1. A judge has granted Margaret Thatcher permission to commit political suicide. In an epoch-making decision, he said that she has the right to cut herself off from the oxygen of publicity by refusing to make any more public statements. A distraught Tory party had tried to get a judgement which would force her to continue her public statements. A spokesman for the Conservatives said: "Even though she resigned years ago, she is still the only Tory politician who can automatically get into the headlines for anything she says. We can't do without her. If she pulls the plug, I don't know what we will do. Our only hope is that she is so dependent on public attention that she will never be able to bring herself to switch off her political life-support system."
2. A burglar has been sent to prison through his own generosity. Sentencing him, a judge said that Ron George had been trapped through his own good-heartedness. George had forcibly entered a house in Harrogate where he obliged the householder, Mr Barnard Forsyte, to hand over all his money. Mr Forsyte had then pleaded with the burglar to let him have £20 back for the morning, when he would have to pay his children's bus money and so on. Relenting, George gave him back two tenners. "After he had gone," Forsyte told the court, "I realised that although the burglar had used a mask and gloves for the hold-up, he had actually taken his gloves off to count the money, which meant that his fingerprints would be on the £10 notes!" When the police arrived, they took the money as evidence and soon traced George, and arrested him. However, as the money had been taken away by the police, Mr Forsyte was still short of money for the school run, and so on, and had to borrow twenty quid from the policeman. This has not yet been repaid.
3. The reason that MPs are so anxious to push through a bill banning hunting with dogs is that they have surreptitiously written into it a clause which would make it illegal to hunt MPs with Whips.
4. The poster industry is having a private competition to see how many times they can get the word "Ali" on to posters at major sites in London. Already they have scored successes in publicising no fewer then two films with the name in them,Ali and Ali G In Da House. But now, in a poster campaign for the Salvador Dali paintings on show in the old County Hall, the designer of the poster has managed to put the "D" in "Dali" in a different colour and slightly apart from the rest of the name, so that "ali" stands out clearly by itself. What the poster industry can't agree on is whether this counts as a genuine use of the name "ali".
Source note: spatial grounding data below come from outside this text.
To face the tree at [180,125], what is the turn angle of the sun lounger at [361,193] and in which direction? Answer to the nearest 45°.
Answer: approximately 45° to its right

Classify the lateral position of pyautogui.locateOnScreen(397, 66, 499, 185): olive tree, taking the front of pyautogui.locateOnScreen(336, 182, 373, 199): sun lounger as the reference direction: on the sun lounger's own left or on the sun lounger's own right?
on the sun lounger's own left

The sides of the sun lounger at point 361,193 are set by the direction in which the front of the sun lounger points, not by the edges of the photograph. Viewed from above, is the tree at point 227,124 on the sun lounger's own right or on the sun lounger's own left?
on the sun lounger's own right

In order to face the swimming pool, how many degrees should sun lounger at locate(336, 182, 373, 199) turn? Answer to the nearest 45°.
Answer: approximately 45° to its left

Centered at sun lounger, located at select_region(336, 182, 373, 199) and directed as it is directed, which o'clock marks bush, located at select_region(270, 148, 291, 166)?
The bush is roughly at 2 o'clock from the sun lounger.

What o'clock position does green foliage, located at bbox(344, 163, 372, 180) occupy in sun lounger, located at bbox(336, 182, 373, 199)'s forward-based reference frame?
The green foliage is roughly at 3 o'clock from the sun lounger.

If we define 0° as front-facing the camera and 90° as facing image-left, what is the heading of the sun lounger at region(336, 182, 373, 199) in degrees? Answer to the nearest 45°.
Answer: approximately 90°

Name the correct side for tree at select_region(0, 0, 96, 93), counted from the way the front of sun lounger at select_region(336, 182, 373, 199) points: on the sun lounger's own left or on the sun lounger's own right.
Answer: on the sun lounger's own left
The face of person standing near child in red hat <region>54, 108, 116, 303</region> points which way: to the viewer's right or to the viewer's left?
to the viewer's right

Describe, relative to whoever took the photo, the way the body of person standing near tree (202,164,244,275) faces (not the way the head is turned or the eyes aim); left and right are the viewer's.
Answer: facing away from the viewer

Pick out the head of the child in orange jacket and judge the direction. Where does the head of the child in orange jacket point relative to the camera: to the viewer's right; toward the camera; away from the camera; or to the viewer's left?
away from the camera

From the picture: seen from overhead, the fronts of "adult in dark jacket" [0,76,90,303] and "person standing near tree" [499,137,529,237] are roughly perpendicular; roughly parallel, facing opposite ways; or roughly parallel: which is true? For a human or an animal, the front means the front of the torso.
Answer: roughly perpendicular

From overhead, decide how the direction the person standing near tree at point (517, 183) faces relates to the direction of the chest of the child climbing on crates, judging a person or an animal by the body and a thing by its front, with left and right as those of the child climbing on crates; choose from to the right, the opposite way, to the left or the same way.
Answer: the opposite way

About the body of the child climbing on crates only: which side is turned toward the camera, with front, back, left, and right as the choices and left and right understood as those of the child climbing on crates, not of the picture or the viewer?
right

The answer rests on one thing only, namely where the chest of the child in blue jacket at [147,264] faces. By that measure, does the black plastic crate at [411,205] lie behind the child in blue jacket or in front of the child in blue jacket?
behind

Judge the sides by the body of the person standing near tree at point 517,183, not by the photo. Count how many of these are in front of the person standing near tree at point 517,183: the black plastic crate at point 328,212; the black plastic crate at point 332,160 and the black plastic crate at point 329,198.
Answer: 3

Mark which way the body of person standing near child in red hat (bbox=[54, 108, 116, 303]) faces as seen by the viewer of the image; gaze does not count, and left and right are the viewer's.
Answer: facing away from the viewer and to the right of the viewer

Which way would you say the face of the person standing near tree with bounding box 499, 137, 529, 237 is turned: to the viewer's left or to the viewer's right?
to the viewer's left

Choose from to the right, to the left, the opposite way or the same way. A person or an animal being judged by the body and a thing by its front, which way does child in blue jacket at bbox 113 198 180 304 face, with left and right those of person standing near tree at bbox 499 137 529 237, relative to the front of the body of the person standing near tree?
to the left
5. The reason that the location of the Oscar ceremony was moved this year was that security reports ascertained that hijackers intended to fly a plane into the theatre hosting the Academy Awards and take the top Hollywood talent with it. There were two immediate responses to this. One was to relocate the Academy Awards to a place which was surrounded by high buildings. The other was to use the idea as the basis for a film, and currently at least three companies are shooting the story of the plane that hit the Oscars. As the event never took place, none of them can be accused of plagiarism. Meanwhile, studio chiefs have been startled by a secret survey which showed that the public would prefer a real disaster to visit the Oscars than for a film to be made about it. In the words of one punter, "Anything to cut those speeches down to length would be welcome".
Well? Did you spot that the story about Margaret Thatcher wasn't exactly accurate? Well done! Mark you, none of the other stories was true either. Honestly, you can't trust anyone these days.